SOBRE EL EJERCICIO
Continúa el texto sobre Nabucodonosor y el shabat después de su última frase.

TEXTO PARA ANALIZAR
==============================
La gramática descrita por Daniel, ya muy seria para las personas individuales, se vuelve devastadora cuando se refiere a toda una comunidad, un movimiento, una institución, una empresa.
Casi siempre, en su desarrollo, llega el día en que uno se siente dueño del «reino». Pasan los tiempos y llega el día terrible de la bestia.
Las pocas historias individuales y colectivas que no han sido devoradas por su gran éxito son las que han sabido hacer shabat. Son personas, comunidades y empresas que se han detenido (el verbo shabat también significa «dejar de hacer») y han dado un giro de 180 grados.
Han vuelto a ser pequeñas, pobres, humildes, frágiles, y luego, en el desierto, han entonado el canto de la cierva. Han destruido intencionadamente su gran palacio y los numerosos santuarios visibles e invisibles, han vuelto a caminar desnudos como el primer día, han resucitado como arameos errantes, nómadas habitantes de una tienda móvil.
Este shabat es (casi) imposible. Yo solo lo he visto en dos o tres personas. El colapso de los grandes imperios es (casi) inevitable y, tal vez, es bueno que se derrumben, para liberar nuevas energías, para utilizar esas piedras derruidas para construir nuevas catedrales.
Sin embargo, todos podemos aprender a gestionar la fase que sigue al colapso del imperio. Incluso la destrucción puede convertirse en creadora de un buen futuro, puede ser el preludio de una buena temporada de la vida más humana y verdadera que la de los éxitos y la grandeza pasados. Puede comenzar el tiempo de la verdadera adoración, porque en los jardines de Nabucodonosor no se adora a Dios, sino solo a uno mismo.
Este posible buen resultado del «tiempo de la bestia» nos lo anuncia Daniel, en el mensaje más bello de este tremendo capítulo: «Al cabo de ese tiempo, yo, Nabucodonosor, alcé los ojos al cielo y recuperé la razón, y bendije al Altísimo» (Dn 4,32). El tiempo de la bestia no es un tiempo infinito. Un día termina. Pasados los siete tiempos, el rey-bestia vuelve a levantar los ojos, vuelve a ser humano, vuelve a mirar al cielo y bendice a Dios.
Ni siquiera los infiernos en la tierra son para siempre, de los infiernos se puede salir: nos lo dice el Crucificado, nos lo dice Dante, nos lo dice nuestro corazón.
Sin embargo, Daniel nos enseña algo importante, quizás realmente crucial.
==============================
DATOS PROPORCIONADOS
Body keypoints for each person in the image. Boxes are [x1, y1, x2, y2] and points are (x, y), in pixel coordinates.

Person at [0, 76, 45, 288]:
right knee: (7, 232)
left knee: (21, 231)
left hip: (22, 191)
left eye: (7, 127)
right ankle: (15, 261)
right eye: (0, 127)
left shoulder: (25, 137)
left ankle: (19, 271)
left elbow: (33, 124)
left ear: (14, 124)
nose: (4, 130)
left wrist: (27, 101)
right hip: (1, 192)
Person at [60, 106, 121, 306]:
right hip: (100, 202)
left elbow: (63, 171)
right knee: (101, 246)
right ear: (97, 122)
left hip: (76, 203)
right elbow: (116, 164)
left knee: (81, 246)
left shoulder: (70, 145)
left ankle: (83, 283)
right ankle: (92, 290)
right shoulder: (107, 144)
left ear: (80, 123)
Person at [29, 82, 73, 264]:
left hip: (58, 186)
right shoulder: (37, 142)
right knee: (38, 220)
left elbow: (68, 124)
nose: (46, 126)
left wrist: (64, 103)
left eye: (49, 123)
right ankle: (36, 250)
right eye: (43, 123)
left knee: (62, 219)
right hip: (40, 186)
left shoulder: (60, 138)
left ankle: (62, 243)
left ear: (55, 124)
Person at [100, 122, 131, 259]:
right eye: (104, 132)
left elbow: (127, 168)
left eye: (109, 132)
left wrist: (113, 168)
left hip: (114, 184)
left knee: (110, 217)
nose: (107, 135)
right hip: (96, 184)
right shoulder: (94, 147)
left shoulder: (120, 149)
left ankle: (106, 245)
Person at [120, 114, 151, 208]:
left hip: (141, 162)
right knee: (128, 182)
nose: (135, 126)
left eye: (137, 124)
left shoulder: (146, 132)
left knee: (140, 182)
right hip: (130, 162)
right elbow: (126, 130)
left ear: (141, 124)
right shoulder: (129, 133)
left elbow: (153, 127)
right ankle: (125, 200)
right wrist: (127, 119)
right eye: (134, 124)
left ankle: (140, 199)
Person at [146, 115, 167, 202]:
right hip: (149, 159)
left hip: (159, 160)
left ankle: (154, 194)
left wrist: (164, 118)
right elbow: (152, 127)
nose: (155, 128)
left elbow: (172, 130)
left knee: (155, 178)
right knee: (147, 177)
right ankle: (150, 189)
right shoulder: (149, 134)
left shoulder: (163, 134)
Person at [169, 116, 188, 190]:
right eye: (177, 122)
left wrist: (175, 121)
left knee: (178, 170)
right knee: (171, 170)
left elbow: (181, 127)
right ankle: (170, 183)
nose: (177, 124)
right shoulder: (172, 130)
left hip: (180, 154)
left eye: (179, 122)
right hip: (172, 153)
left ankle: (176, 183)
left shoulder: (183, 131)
==============================
RESPUESTA AL EJERCICIO
Esos siete tiempos fueron el «año sabático» de Nabucodonosor. No lo eligió, no lo conocía, no lo quería. Pero lo vivió, porque la vida se lo regaló gratuitamente. Incluso para un rey poderoso y cruel hubo el regalo del shabat.
Estos «shabat de la bestia» son a menudo el último recurso con el que la vida nos salva, impidiéndonos morir bajo los escombros de nuestros imperios. A nosotros nos parece solo un inmenso e infinito fracaso: y, en cambio, es solo una misteriosa salvación.
Ese tiempo terrible de un shabat forzado fue la única salvación posible para aquel rey antiguo. No ha habido un sabbat más verdadero que el que vivió, sin quererlo, el pueblo de Israel durante el exilio babilónico. Quién sabe si el autor del libro de Daniel, al hablar del tiempo de la bestia de aquel rey, no se refería al exilio-shabat de su pueblo exiliado.
No hemos entendido el shabat. Hemos olvidado la Biblia, hemos olvidado la lectura sapiencial, hemos olvidado la disciplina del humus de la humildad. Pero el Dios de la vida sigue amándonos y, a veces, sin que lo sepamos, llega el shabat, nos hiere y nos bendice durante la lucha.
Nos lo anuncia un sueño, un profeta, un amigo. Llega, no lo reconocemos como un regalo, sufrimos mucho. En realidad nos está salvando, pero no lo sabemos. Es una resurrección, pero solo vemos tres cruces. Nos convencemos de que el tiempo de la bestia será infinito. Y, en cambio, un día nos despertaremos fuera del sepulcro.
Ante esta parábola del punto de no retorno de cierto modelo de Iglesia finalizo como finalizaba el Maestro de las parábolas: el que tenga oídos que oiga. Es un dicho que se repite en el Apocalipsis (Ap 3, 6. 13.22). Otra manera de decir que el que tiene entendederas que entienda.